Is he hesitant to move in together? Dump him immediately and find a handsome doctor who will marry you within three months.
Are you having sex less frequently? It’s your fault – stop nagging him about [insert legitimate concern here]. Oh, and buy this $200 lingerie if you don’t want to get dumped.
I feel so empty after I read this stuff. These tips and tricks don’t solve my problems. I still wake up in the night, half-unsure of whether my partner is sleeping next to me, or whether our two-year relationship was just a feverish dream.
My partner is my best friend, my family, the love of my life. Sometimes I worry that I’ll break us under the pressure of what he means to me.
Because of my estrangement from my parents, when I think of losing him, the pain I feel is not just the pain of losing a lover. It’s the pain of losing everything. When we argue and tempers rise, I can’t help but be reminded of my mother’s twisted face, calling me a bitch and telling me that I am evil, just like her.
When he doesn’t text back, I see the unanswered texts I’ve sent my father over the years, begging him to talk to me. I see the emails and letters that I’ve sent my younger siblings, communications my mother forbids them to respond to.
And once, when we came close to breaking up, I felt I could actually smell the freshly washed hair of my little brother David, who has probably forgotten both who I am, and how much I love him.
I feel it is important to stress that I’m not with my partner because I’m afraid to be alone. I’m with him because I love him. But I’ve tasted the terror of abandonment in a way he never has.
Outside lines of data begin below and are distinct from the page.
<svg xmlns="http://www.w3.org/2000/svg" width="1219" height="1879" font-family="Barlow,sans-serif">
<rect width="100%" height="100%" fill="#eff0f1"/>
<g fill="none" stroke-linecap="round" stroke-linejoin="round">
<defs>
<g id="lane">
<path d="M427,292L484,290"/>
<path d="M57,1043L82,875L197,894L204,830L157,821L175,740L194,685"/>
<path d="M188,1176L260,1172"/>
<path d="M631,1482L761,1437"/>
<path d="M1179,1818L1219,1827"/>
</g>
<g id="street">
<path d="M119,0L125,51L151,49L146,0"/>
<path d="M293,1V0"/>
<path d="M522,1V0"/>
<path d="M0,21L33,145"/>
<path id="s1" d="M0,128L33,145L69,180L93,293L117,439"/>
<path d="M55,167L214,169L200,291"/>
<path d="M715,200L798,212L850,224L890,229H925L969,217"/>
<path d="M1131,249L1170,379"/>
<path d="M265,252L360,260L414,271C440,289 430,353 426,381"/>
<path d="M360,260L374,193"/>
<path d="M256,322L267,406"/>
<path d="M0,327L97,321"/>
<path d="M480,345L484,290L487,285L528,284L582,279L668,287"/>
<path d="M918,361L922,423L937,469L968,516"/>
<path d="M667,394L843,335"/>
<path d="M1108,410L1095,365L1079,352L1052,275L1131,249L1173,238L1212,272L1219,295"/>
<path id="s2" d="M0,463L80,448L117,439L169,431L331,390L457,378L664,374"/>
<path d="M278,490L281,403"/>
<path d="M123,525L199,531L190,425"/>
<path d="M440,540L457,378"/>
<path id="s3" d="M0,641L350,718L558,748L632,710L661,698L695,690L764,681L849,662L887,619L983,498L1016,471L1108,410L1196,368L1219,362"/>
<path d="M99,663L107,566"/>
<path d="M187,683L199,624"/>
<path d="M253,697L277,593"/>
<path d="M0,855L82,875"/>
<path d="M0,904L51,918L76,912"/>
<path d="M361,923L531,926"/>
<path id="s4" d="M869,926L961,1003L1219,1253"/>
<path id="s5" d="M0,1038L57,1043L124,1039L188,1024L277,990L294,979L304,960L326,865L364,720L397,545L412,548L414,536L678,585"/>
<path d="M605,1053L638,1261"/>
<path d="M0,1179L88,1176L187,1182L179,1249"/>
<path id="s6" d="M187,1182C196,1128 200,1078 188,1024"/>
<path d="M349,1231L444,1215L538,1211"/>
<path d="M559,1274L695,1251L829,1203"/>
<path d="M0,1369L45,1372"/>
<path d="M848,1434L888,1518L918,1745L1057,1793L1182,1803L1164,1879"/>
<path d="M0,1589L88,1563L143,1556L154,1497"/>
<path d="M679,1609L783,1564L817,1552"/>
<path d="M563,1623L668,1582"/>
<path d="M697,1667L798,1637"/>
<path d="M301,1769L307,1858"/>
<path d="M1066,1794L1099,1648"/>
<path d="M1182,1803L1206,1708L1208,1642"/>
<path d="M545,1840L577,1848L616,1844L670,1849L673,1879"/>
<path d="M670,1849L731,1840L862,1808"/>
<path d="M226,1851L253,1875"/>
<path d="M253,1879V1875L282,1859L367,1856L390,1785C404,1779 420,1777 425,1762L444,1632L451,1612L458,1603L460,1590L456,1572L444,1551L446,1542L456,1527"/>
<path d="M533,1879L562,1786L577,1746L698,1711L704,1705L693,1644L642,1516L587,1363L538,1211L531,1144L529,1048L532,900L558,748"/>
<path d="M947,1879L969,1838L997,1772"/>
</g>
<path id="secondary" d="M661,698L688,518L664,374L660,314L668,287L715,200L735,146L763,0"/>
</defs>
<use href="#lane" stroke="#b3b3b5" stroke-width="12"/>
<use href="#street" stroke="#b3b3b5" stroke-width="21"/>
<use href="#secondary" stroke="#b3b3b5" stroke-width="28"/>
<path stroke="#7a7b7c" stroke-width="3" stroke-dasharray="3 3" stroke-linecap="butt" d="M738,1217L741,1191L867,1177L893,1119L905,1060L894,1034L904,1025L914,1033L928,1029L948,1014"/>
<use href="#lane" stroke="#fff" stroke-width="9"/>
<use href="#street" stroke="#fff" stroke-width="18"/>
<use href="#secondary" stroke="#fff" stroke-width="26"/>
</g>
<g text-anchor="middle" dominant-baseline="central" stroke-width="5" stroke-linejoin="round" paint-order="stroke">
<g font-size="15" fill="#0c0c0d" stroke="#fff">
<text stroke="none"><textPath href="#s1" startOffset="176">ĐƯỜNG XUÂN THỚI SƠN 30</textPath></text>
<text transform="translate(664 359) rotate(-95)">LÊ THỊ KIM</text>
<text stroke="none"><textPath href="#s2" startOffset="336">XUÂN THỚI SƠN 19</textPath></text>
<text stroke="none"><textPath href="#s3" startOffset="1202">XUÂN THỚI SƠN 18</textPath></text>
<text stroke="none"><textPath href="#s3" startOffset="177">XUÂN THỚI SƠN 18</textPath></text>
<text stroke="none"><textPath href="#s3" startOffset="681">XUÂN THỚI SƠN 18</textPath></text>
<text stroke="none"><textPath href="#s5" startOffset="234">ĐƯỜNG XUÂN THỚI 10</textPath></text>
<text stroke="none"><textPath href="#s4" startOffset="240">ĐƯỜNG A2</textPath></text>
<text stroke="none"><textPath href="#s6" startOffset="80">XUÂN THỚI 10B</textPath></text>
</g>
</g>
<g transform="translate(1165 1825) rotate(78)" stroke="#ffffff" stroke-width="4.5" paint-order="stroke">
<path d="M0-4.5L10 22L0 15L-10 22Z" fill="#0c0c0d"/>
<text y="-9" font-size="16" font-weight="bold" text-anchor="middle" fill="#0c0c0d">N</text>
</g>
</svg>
Like Eve ruined paradise with her knowledge of sin, I worry that I will ruin us with my knowledge of what it feels like to be left alone by the people who are supposed to stick with you.
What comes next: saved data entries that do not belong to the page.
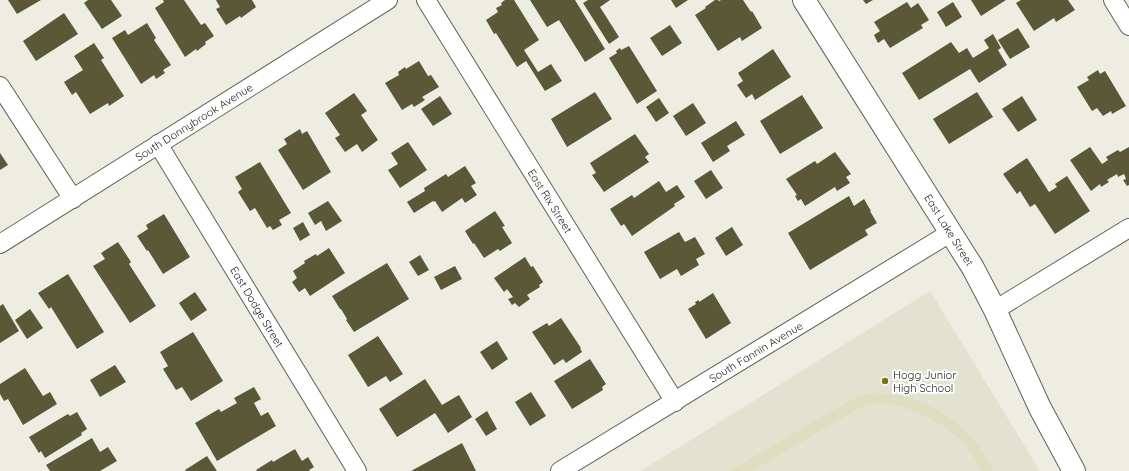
<svg xmlns="http://www.w3.org/2000/svg" width="1129" height="471" font-family="Quicksand,sans-serif">
  <style>
    .built { fill: #e2e2d0 }
    .green { fill: #e0dec1 }
    .building { fill: #5a5837 }
    .lines { fill: none; stroke-linecap: round; stroke-linejoin: round }
    .street-casing { stroke: #626259; stroke-width: 20 }
    .secondary-casing { stroke: #626259; stroke-width: 24 }
    .street { stroke: #fff; stroke-width: 18 }
    .secondary { stroke: #fff; stroke-width: 22 }
    .poi-dot { fill: #797316; stroke: #fff; stroke-width: 1.5 }
    .labels { text-anchor: middle; dominant-baseline: central; stroke-width: 4; stroke-linejoin: round; paint-order: stroke }
    .street-label { font-size: 11px; fill: #1c1c18; stroke: #fff }
    .poi-label { font-size: 11px; fill: #1c1c18; stroke: #fff; text-anchor: start }
  </style>
  <rect width="100%" height="100%" fill="#edede2"/>
  <polygon class="built" points="930,291 1040,471 641,471"/>
  <path class="green" d="M870,393C921,390 974,425 993,471H981C975,458 967,445 956,436C938,420 904,404 880,403C873,403 867,405 861,407L752,471H729L851,400L861,395Z"/>
  <g class="building">
    <polygon points="8,0 41,0 17,14"/>
    <polygon points="88,0 111,0 122,16 102,29 84,3"/>
    <polygon points="163,0 184,0 201,25 205,23 214,36 205,42 206,44 197,51 196,49 185,57 155,8 164,2"/>
    <polygon points="216,0 252,0 256,7 241,18 240,16 226,25 216,9 220,7"/>
    <polygon points="505,0 514,0 539,40 524,50 538,72 551,64 562,81 545,91 526,61 517,67 496,33 494,34 486,20 498,12 496,8 502,5 501,3"/>
    <polygon points="530,0 575,0 605,49 585,62 559,20 547,27"/>
    <polygon points="588,0 610,0 600,7 619,37 609,44 583,3"/>
    <polygon points="671,0 688,0 676,8"/>
    <polygon points="715,0 718,0 719,1 721,0 743,0 751,12 752,11 762,28 742,41 740,37 718,51 695,15 706,8 705,7"/>
    <polygon points="863,0 873,0 866,4"/>
    <polygon points="971,0 1006,0 981,16"/>
    <polygon points="1021,0 1068,0 1075,10 1056,22 1054,18 1034,31 1016,3"/>
    <polygon points="907,2 911,8 918,3 929,20 921,25 923,28 890,48 884,39 878,43 874,35 880,31 874,22"/>
    <polygon points="953,2 962,17 946,27 937,12"/>
    <polygon points="64,13 78,34 36,61 23,41"/>
    <polygon points="147,23 156,38 154,40 171,65 163,70 165,73 156,79 154,75 141,84 112,38 125,30 128,35"/>
    <polygon points="670,25 682,43 662,56 650,38"/>
    <polygon points="1018,28 1030,47 1010,59 998,40"/>
    <polygon points="993,34 1001,48 998,50 1007,65 979,83 970,69 919,100 902,73 951,42 959,53 967,48 973,58 989,48 984,40"/>
    <polygon points="94,43 104,58 101,60 124,96 109,106 108,103 90,114 76,92 72,95 64,82 83,70 74,56"/>
    <polygon points="629,46 657,91 637,104 609,58 617,53 616,51 620,48 621,50"/>
    <polygon points="773,49 791,77 755,100 752,94 746,98 737,85 743,81 738,73"/>
    <polygon points="419,61 428,76 431,75 439,87 422,97 425,100 414,107 412,104 402,110 385,83 399,75 398,72 405,67 406,69"/>
    <polygon points="1098,70 1100,74 1105,71 1126,106 1112,114 1111,111 1103,116 1097,108 1092,111 1077,87 1089,80 1087,77"/>
    <polygon points="595,92 612,119 567,147 551,119"/>
    <polygon points="977,92 993,117 949,144 933,119"/>
    <polygon points="354,93 367,111 361,115 378,140 362,152 357,144 345,152 335,138 340,135 325,113"/>
    <polygon points="802,95 823,128 780,154 760,121"/>
    <polygon points="440,96 452,114 433,126 421,109"/>
    <polygon points="1022,96 1037,120 1018,132 1002,109"/>
    <polygon points="659,98 669,113 656,122 646,107"/>
    <polygon points="693,103 706,123 686,136 673,116"/>
    <polygon points="736,121 745,135 727,146 730,151 713,162 701,143"/>
    <polygon points="300,129 302,134 307,131 331,172 303,190 278,150 287,144 284,139"/>
    <polygon points="635,134 649,154 645,157 649,162 604,192 592,175 596,173 590,163"/>
    <polygon points="408,142 427,170 400,188 388,170 398,164 391,153"/>
    <polygon points="1090,147 1102,164 1108,160 1106,157 1118,150 1120,152 1129,147 1129,185 1127,186 1123,180 1126,179 1124,174 1118,177 1117,174 1107,180 1109,182 1101,187 1100,184 1091,191 1070,160"/>
    <polygon points="835,152 851,174 846,177 850,183 837,191 835,187 805,206 801,199 798,201 795,196 797,195 786,179 815,161 817,164"/>
    <polygon points="0,153 8,165 0,170"/>
    <polygon points="1027,158 1049,192 1057,187 1055,184 1067,176 1090,211 1055,234 1035,204 1030,207 1020,191 1017,194 1003,174"/>
    <polygon points="260,162 291,213 279,220 282,225 273,230 270,226 267,228 255,208 250,211 238,192 242,189 235,177"/>
    <polygon points="465,166 476,183 471,186 477,195 465,203 462,198 442,212 435,201 434,202 433,201 414,213 407,202 425,191 424,188 446,174 448,177"/>
    <polygon points="711,170 723,188 706,199 694,181"/>
    <polygon points="659,181 666,192 677,185 685,197 674,204 675,206 632,236 624,224 621,226 610,209 632,195 634,198"/>
    <polygon points="849,196 854,206 864,199 871,211 870,211 877,223 865,230 868,235 810,270 788,233"/>
    <polygon points="328,201 342,221 326,231 321,221 315,225 308,213"/>
    <polygon points="495,211 505,226 502,227 512,243 500,251 498,249 484,258 474,243 473,244 465,231"/>
    <polygon points="164,214 190,257 163,274 148,250 147,251 137,236 148,229 146,225"/>
    <polygon points="303,222 310,235 300,241 293,228"/>
    <polygon points="732,227 743,245 726,256 715,238"/>
    <polygon points="679,232 685,242 695,237 705,254 696,259 699,265 681,276 677,269 660,279 644,252"/>
    <polygon points="118,242 131,262 129,264 156,306 130,323 93,266 105,259 101,253"/>
    <polygon points="329,248 345,273 310,296 305,288 299,292 292,282 297,278 293,271 305,263 304,261 316,254 317,256"/>
    <polygon points="420,255 429,270 418,276 409,262"/>
    <polygon points="525,257 531,267 533,266 543,282 539,285 540,287 527,295 530,299 519,307 515,303 512,305 508,299 513,297 507,289 504,292 494,278"/>
    <polygon points="387,263 409,299 354,332 346,320 347,319 341,309 340,309 332,296"/>
    <polygon points="455,266 462,279 441,290 434,277"/>
    <polygon points="68,274 104,332 77,349 51,307 49,309 38,293"/>
    <polygon points="195,292 207,310 191,321 179,303"/>
    <polygon points="713,293 731,323 706,339 688,309 696,304 695,302 699,300 699,302"/>
    <polygon points="3,304 19,331 0,343 0,306"/>
    <polygon points="30,309 43,328 27,339 15,320"/>
    <polygon points="561,318 581,348 580,348 582,352 566,363 563,359 554,365 532,332 547,323 549,326"/>
    <polygon points="193,332 223,381 191,401 182,387 176,390 163,369 168,366 160,352"/>
    <polygon points="378,336 403,374 390,382 386,376 368,387 348,355"/>
    <polygon points="497,341 508,359 492,370 480,352"/>
    <polygon points="590,359 606,384 602,387 603,390 572,409 554,381"/>
    <polygon points="115,365 126,382 100,397 90,380"/>
    <polygon points="25,368 43,396 50,392 57,404 23,425 8,399 4,401 0,394 0,384"/>
    <polygon points="425,379 442,405 459,395 472,417 448,433 435,413 397,437 379,409"/>
    <polygon points="254,387 261,399 254,403 261,416 268,412 276,426 217,461 195,423 219,409 221,412 237,403 234,398"/>
    <polygon points="531,392 546,416 530,426 515,402"/>
    <polygon points="487,411 497,429 486,436 475,419"/>
    <polygon points="77,412 87,429 81,433 82,435 45,458 41,451 39,453 29,437 68,414 70,416"/>
    <polygon points="92,438 100,452 108,447 117,461 100,471 50,471 46,465"/>
    <polygon points="462,443 476,471 411,471"/>
    <polygon points="295,449 302,461 308,457 314,467 309,470 310,471 257,471 256,470 272,460 273,462"/>
    <polygon points="207,456 217,471 186,471 185,470"/>
  </g>
  <g class="lines">
    <g class="street-casing">
      <g id="street">
        <polyline points="426,0 675,402"/>
        <polyline points="1113,0 1129,26"/>
        <polyline points="0,86 73,199"/>
        <polyline points="158,144 357,471"/>
        <polyline points="0,244 388,0"/>
        <polyline points="995,310 1129,228"/>
        <polyline points="560,471 950,233"/>
      </g>
    </g>
    <g class="secondary-casing">
      <polyline id="secondary" points="804,0 973,268 995,310 1040,408 1074,471"/>
    </g>
    <use href="#street" class="street"/>
    <use href="#secondary" class="secondary"/>
  </g>
  <circle class="poi-dot" cx="885" cy="381" r="4"/>
  <g class="labels">
    <g class="street-label">
      <text transform="translate(194 122) rotate(-32)">South Donnybrook Avenue</text>
      <text transform="translate(550 201) rotate(58)">East Rix Street</text>
      <text transform="translate(949 230) rotate(58)">East Lake Street</text>
      <text transform="translate(257 307) rotate(59)">East Dodge Street</text>
      <text transform="translate(756 352) rotate(-31)">South Fannin Avenue</text>
    </g>
    <g class="poi-label">
      <text x="893" y="375">Hogg Junior<tspan x="893" dy="13">High School</tspan></text>
    </g>
  </g>
</svg>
My mother is gone to me, but she lives on as an insidious voice inside my head, a vestigial organ from a time when I stupidly thought she loved me. That voice tells me how worthless, how invalid, how evil, how stupid, how whorish, how ugly, how fat I am.
So, I Google. Because, in those moments of self-doubt and fear, those headlines offer a lifeline. And these trashy articles both quiet and feed that internal voice, making them the perfect addiction.
I miss my siblings every day. I miss them in my dreams, when I’m at work, and every time I call my two best friends “brother” or “sister.” Sometimes, I miss my father. And even more rarely, I miss my mother – or the person I thought she was.
But more than anything, I miss living in a world where I felt like it was impossible to lose love. I never imagined that my mother and father would do this to me. But they did. And so, when my partner tells me to trust him, to trust in our love, I want to, but I’m not sure I can.
When I Google relationship articles, I am seeking to set myself on an established path that will guarantee that I don’t lose anyone else. I feel that I must have done something wrong to make my parents do this to me, so I am scouring the internet for a way to make it right – to not let it happen again.
In better moments, I know that these articles try to give us a path to happiness that doesn’t exist. It doesn’t exist because dismantling those evil voices in your head (whether your parents put them there or whether the patriarchy did) is much harder than simply following the rule and texting exactly three days after he gives you his number.
I know all this. I know it, and what’s more, I just wrote it for you. But my mother and I have unfinished business, and I haven’t rid myself of her voice yet. I still don’t know how to live up to my ideals of trust, self-confidence and feminism. Until I figure it out, you may find me seeking solace in a Google search bar, which offers easy answers in a world that seems devoid of them.